Vers 15h, un peu plus de quatre heures après l’accident, le maire de Tokaï décida d’évacuer les cent soixante personnes présentes dans un rayon de trois cents cinquante mètres autour de l’usine. Dans la soirée, il fut demandé aux trois cents dix mille riverains dans un rayon de dix kilomètres de rester chez eux. Le rayonnement atteignit dans les environs de l’usine jusqu’à mille fois le rayonnement naturel normal. En deux semaines, la décroissance radioactive avait cependant produit son effet : le rayonnement mesuré dans l’environnement avait retrouvé son seuil normal. L’intérieur de l’usine restait, lui, contaminé. Au total, sept mille personnes subirent un examen médical de contrôle de la radioactivité.
Les trois principaux irradiés furent rapidement évacués et pris en charge par le NIRS, l’Institut national des sciences radiologiques japonais. Pour traiter au mieux les patients, il fallait déterminer quelle dose ils avaient reçu précisément. Pour cela, les médecins analysèrent la part de sodium présent dans leur sang et rendue radioactive par les rayonnements, ils observèrent également les lymphocytes et les plaquettes. Ils allèrent jusqu’à étudier les anomalies chromosomiques provoquées par le flash de criticité. D’énormes efforts thérapeutiques furent engagés.
Yokokawa, le moins exposé, passa plusieurs semaines à l’hôpital, où il fut traité par injection de facteurs de croissance pour relancer sa production de cellules sanguines, sa moelle osseuse ayant été touchée mais pas totalement détruite.
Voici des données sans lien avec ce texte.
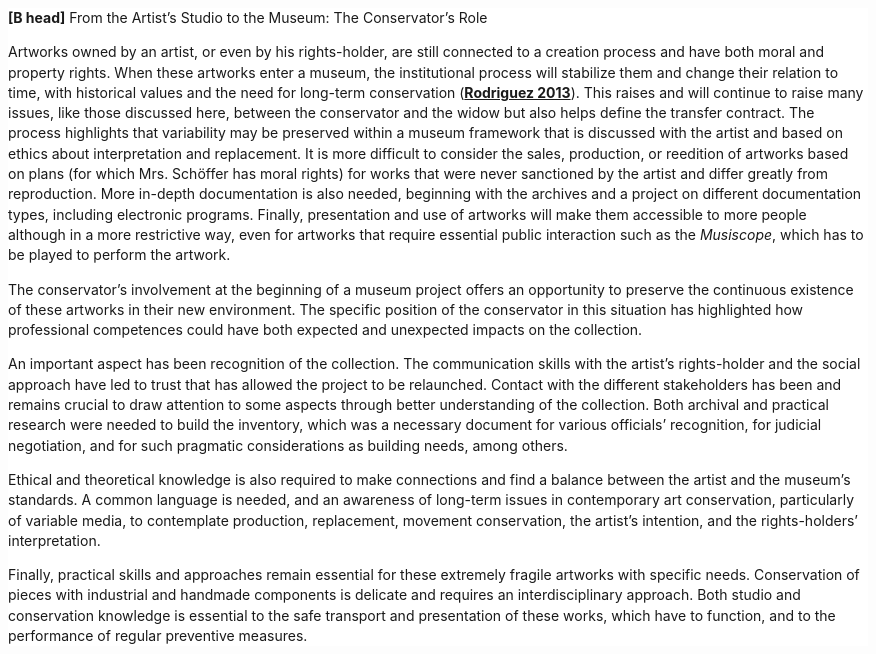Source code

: **\[B head\]** From the Artist’s Studio to the Museum: The Conservator’s
Role

Artworks owned by an artist, or even by his rights-holder, are still
connected to a creation process and have both moral and property rights.
When these artworks enter a museum, the institutional process will
stabilize them and change their relation to time, with historical values
and the need for long-term conservation ([**Rodriguez 2013**](#bib)).
This raises and will continue to raise many issues, like those discussed
here, between the conservator and the widow but also helps define the
transfer contract. The process highlights that variability may be
preserved within a museum framework that is discussed with the artist
and based on ethics about interpretation and replacement. It is more
difficult to consider the sales, production, or reedition of artworks
based on plans (for which Mrs. Schöffer has moral rights) for works that
were never sanctioned by the artist and differ greatly from
reproduction. More in-depth documentation is also needed, beginning with
the archives and a project on different documentation types, including
electronic programs. Finally, presentation and use of artworks will make
them accessible to more people although in a more restrictive way, even
for artworks that require essential public interaction such as the
*Musiscope*, which has to be played to perform the artwork.

The conservator’s involvement at the beginning of a museum project
offers an opportunity to preserve the continuous existence of these
artworks in their new environment. The specific position of the
conservator in this situation has highlighted how professional
competences could have both expected and unexpected impacts on the
collection.

An important aspect has been recognition of the collection. The
communication skills with the artist’s rights-holder and the social
approach have led to trust that has allowed the project to be
relaunched. Contact with the different stakeholders has been and remains
crucial to draw attention to some aspects through better understanding
of the collection. Both archival and practical research were needed to
build the inventory, which was a necessary document for various
officials’ recognition, for judicial negotiation, and for such pragmatic
considerations as building needs, among others.

Ethical and theoretical knowledge is also required to make connections
and find a balance between the artist and the museum’s standards. A
common language is needed, and an awareness of long-term issues in
contemporary art conservation, particularly of variable media, to
contemplate production, replacement, movement conservation, the artist’s
intention, and the rights-holders’ interpretation.

Finally, practical skills and approaches remain essential for these
extremely fragile artworks with specific needs. Conservation of pieces
with industrial and handmade components is delicate and requires an
interdisciplinary approach. Both studio and conservation knowledge is
essential to the safe transport and presentation of these works, which
have to function, and to the performance of regular preventive measures.


[^1]: Spatiodynamism: \[. . .\] intégration constructive et dynamique de
[^2]: See “Espace Dynamique Schöffer,” archives of Mrs. Schöffer.
[^3]: A historical Schöffer Museum already exists in his hometown of
[^4]: [**Lacroix 2006**](#bib). Also, for complete information about the
[^5]: [**van Saaze 2009**](#bib). This exchange approach between artist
Des cellules de sa moelle furent prélevées et congelées dans l’optique d’une éventuelle autogreffe en cas de future leucémie. Il survécut.
Shinohara fut traité par greffe. Aucun donneur compatible ne fut trouvé dans les temps ; il reçut donc du sang de cordon ombilical – une première pour ce type de pathologie. Sa production de cellules sanguines redémarra. Il reçut également de nombreuses greffes de peau pour soigner ses terribles brûlures ; ces opérations réussirent mais Shinohara mourut finalement d’une infection généralisée consécutive à la destruction quasi-totale de son système immunitaire.
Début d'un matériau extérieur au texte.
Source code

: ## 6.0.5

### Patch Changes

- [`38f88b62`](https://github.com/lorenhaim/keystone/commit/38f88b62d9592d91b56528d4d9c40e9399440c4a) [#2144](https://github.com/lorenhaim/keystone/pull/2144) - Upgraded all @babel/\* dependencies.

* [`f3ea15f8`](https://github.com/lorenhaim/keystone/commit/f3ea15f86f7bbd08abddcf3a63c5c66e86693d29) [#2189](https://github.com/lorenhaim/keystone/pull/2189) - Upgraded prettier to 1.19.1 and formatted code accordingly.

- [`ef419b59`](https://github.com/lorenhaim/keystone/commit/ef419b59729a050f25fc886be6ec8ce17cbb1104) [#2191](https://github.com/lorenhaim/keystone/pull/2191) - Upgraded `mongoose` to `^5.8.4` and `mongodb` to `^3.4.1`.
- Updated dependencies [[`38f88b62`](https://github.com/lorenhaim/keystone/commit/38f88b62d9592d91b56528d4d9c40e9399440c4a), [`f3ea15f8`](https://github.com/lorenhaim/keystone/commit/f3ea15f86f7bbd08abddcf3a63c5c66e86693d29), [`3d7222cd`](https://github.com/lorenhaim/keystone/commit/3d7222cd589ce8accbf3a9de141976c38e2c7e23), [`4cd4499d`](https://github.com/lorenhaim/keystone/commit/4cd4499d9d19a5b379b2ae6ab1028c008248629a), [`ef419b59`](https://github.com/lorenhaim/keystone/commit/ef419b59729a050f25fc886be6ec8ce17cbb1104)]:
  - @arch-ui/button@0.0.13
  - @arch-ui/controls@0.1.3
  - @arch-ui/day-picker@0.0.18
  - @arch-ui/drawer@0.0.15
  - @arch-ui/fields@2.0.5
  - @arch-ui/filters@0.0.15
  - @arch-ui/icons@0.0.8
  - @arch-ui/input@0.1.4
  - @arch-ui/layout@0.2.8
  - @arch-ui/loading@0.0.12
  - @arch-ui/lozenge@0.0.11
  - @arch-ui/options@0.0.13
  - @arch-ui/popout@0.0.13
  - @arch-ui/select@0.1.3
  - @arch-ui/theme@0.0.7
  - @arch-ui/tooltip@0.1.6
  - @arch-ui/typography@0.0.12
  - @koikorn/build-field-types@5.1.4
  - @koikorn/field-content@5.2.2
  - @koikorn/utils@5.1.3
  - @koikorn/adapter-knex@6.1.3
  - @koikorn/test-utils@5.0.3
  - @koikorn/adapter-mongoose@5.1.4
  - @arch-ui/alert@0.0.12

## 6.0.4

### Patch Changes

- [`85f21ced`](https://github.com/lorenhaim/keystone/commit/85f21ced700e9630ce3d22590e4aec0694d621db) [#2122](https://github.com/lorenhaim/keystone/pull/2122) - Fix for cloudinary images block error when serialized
Les traitements subis par Oushi, le principal irradié, furent innovants et lui permirent de survivre bien au-delà de ce qui aurait pu être imaginé. Mais à quel prix ? L’IRSN semble y voir un aspect positif, j’imagine que c’est vrai du point de vue purement scientifique, mais à titre personnel j’y vois un simple acharnement thérapeutique. Je ne suis pas médecin, aussi me fourvoyé-je peut-être totalement, mais la lecture de divers documents sur le sujet – ainsi que la vue des dernières photos du corps atrocement meurtri d’Oushi – me font croire qu’il aurait dû être beaucoup plus rapidement et beaucoup plus simplement « poussé vers la sortie ».
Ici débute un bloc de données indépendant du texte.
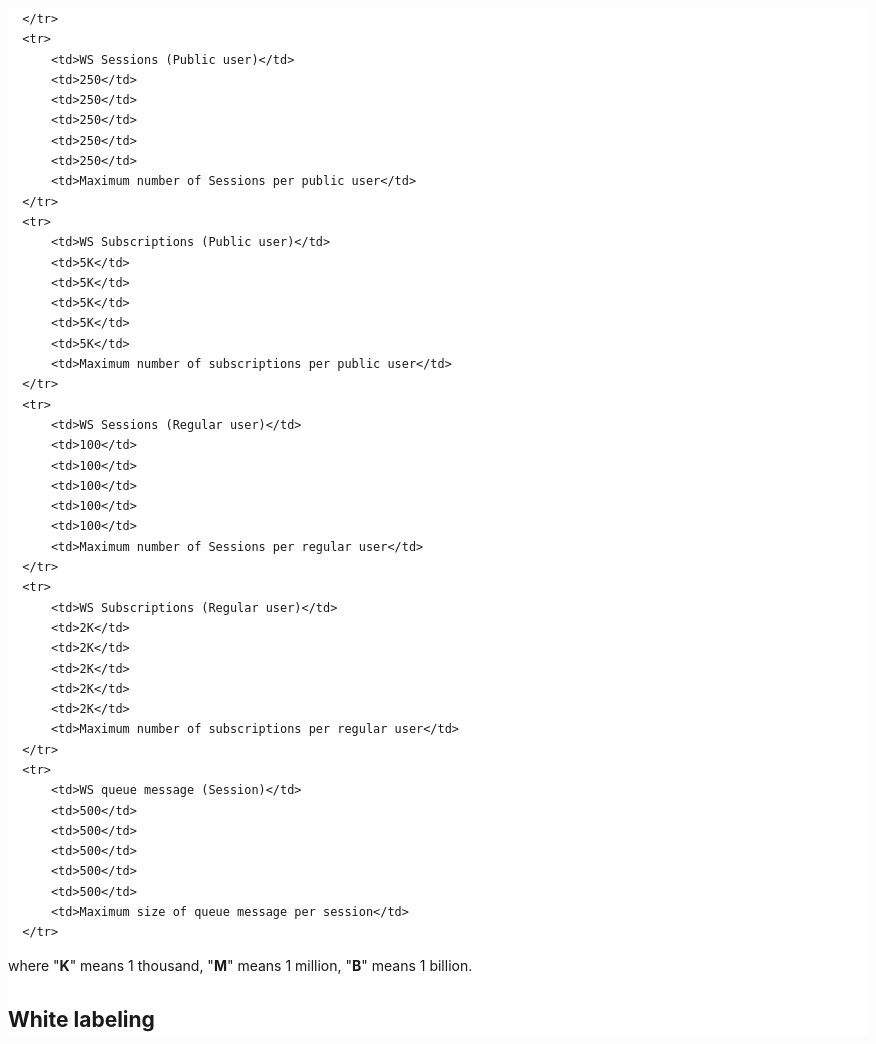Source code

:       </tr>
      <tr>
          <td>WS Sessions (Public user)</td>
          <td>250</td>
          <td>250</td>
          <td>250</td>
          <td>250</td>
          <td>250</td>
          <td>Maximum number of Sessions per public user</td>
      </tr>
      <tr>
          <td>WS Subscriptions (Public user)</td>
          <td>5K</td>
          <td>5K</td>
          <td>5K</td>
          <td>5K</td>
          <td>5K</td>
          <td>Maximum number of subscriptions per public user</td>
      </tr> 
      <tr>
          <td>WS Sessions (Regular user)</td>
          <td>100</td>
          <td>100</td>
          <td>100</td>
          <td>100</td>
          <td>100</td>
          <td>Maximum number of Sessions per regular user</td>
      </tr>
      <tr>
          <td>WS Subscriptions (Regular user)</td>
          <td>2K</td>
          <td>2K</td>
          <td>2K</td>
          <td>2K</td>
          <td>2K</td>
          <td>Maximum number of subscriptions per regular user</td>
      </tr>
      <tr>
          <td>WS queue message (Session)</td>
          <td>500</td>
          <td>500</td>
          <td>500</td>
          <td>500</td>
          <td>500</td>
          <td>Maximum size of queue message per session</td>
      </tr>
  </tbody>
</table>

where "**K**" means 1 thousand, "**M**" means 1 million, "**B**" means 1 billion.

## White labeling
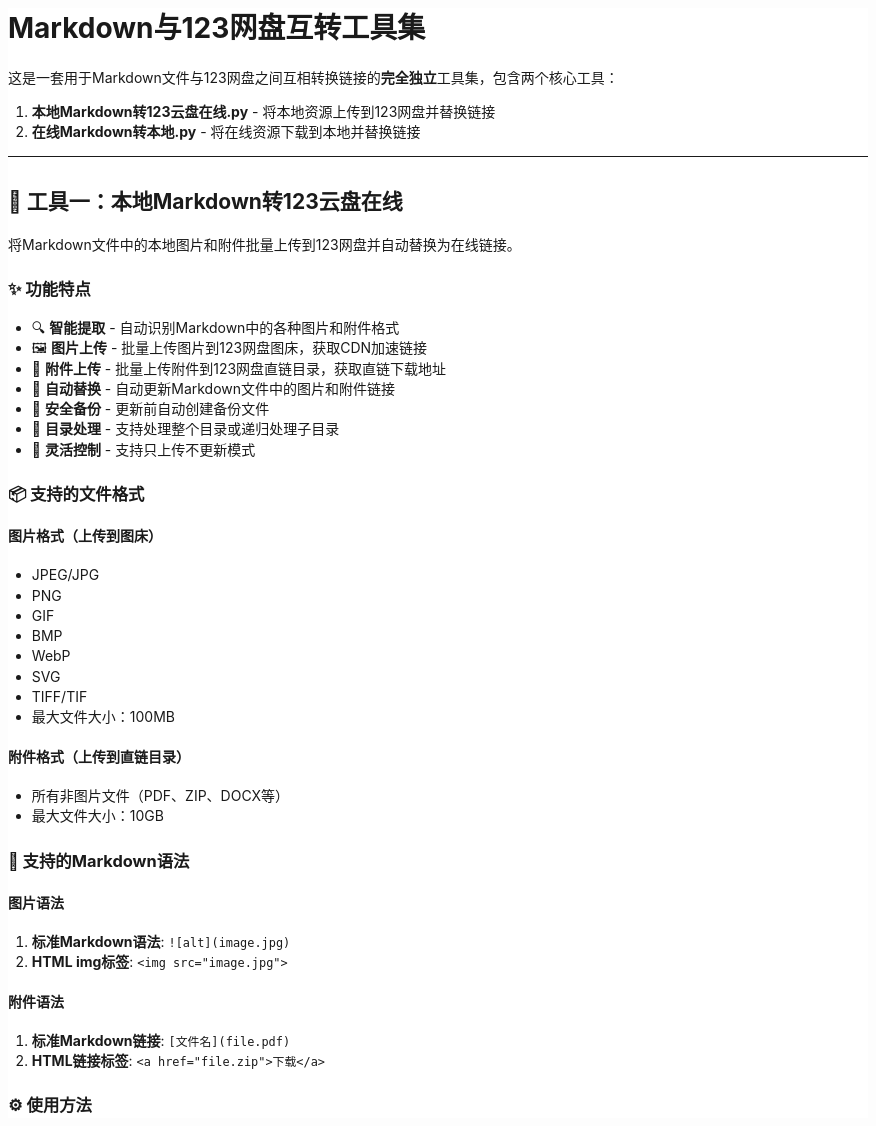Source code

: # Markdown与123网盘互转工具集

这是一套用于Markdown文件与123网盘之间互相转换链接的**完全独立**工具集，包含两个核心工具：

1. **本地Markdown转123云盘在线.py** - 将本地资源上传到123网盘并替换链接
2. **在线Markdown转本地.py** - 将在线资源下载到本地并替换链接

---

## 🚀 工具一：本地Markdown转123云盘在线

将Markdown文件中的本地图片和附件批量上传到123网盘并自动替换为在线链接。

### ✨ 功能特点

- 🔍 **智能提取** - 自动识别Markdown中的各种图片和附件格式
- 🖼️ **图片上传** - 批量上传图片到123网盘图床，获取CDN加速链接
- 📎 **附件上传** - 批量上传附件到123网盘直链目录，获取直链下载地址
- 🔄 **自动替换** - 自动更新Markdown文件中的图片和附件链接
- 💾 **安全备份** - 更新前自动创建备份文件
- 📁 **目录处理** - 支持处理整个目录或递归处理子目录
- 🎯 **灵活控制** - 支持只上传不更新模式

### 📦 支持的文件格式

#### 图片格式（上传到图床）
- JPEG/JPG
- PNG
- GIF
- BMP
- WebP
- SVG
- TIFF/TIF
- 最大文件大小：100MB

#### 附件格式（上传到直链目录）
- 所有非图片文件（PDF、ZIP、DOCX等）
- 最大文件大小：10GB

### 🔧 支持的Markdown语法

#### 图片语法
1. **标准Markdown语法**: `![alt](image.jpg)`
2. **HTML img标签**: `<img src="image.jpg">`

#### 附件语法
1. **标准Markdown链接**: `[文件名](file.pdf)`
2. **HTML链接标签**: `<a href="file.zip">下载</a>`

### ⚙️ 使用方法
Dans les premières heures après l’accident, Oushi ne se sentait de toute évidence pas bien, mais il put néanmoins converser avec ses médecins. Puis sa peau se mit à cloquer et à tomber ; ses chromosomes et son système immunitaire avaient été flashés au niveau moléculaire. Il reçut de nombreuses greffes, via l’injection de cellules sanguines immatures provenant de sa sœur, qui lui permirent d’allonger sa durée de vie, mais il mourut finalement quatre-vingt-trois jours après l’accident, affecté d’insuffisances respiratoire et rénale majeures ainsi que de très graves brûlures à la poitrine, à la tête et aux bras. Ses organes défaillirent les uns après les autres ; il perdit jusqu’à vingt litres de fluides corporels par jour.
Le directeur de l’usine fut condamné à trois de prison avec sursis et la JCO dut verser environ cents millions d’euros pour diverses indemnités.
L’usine de Tokaï-Mura fut arrêtée en 2003.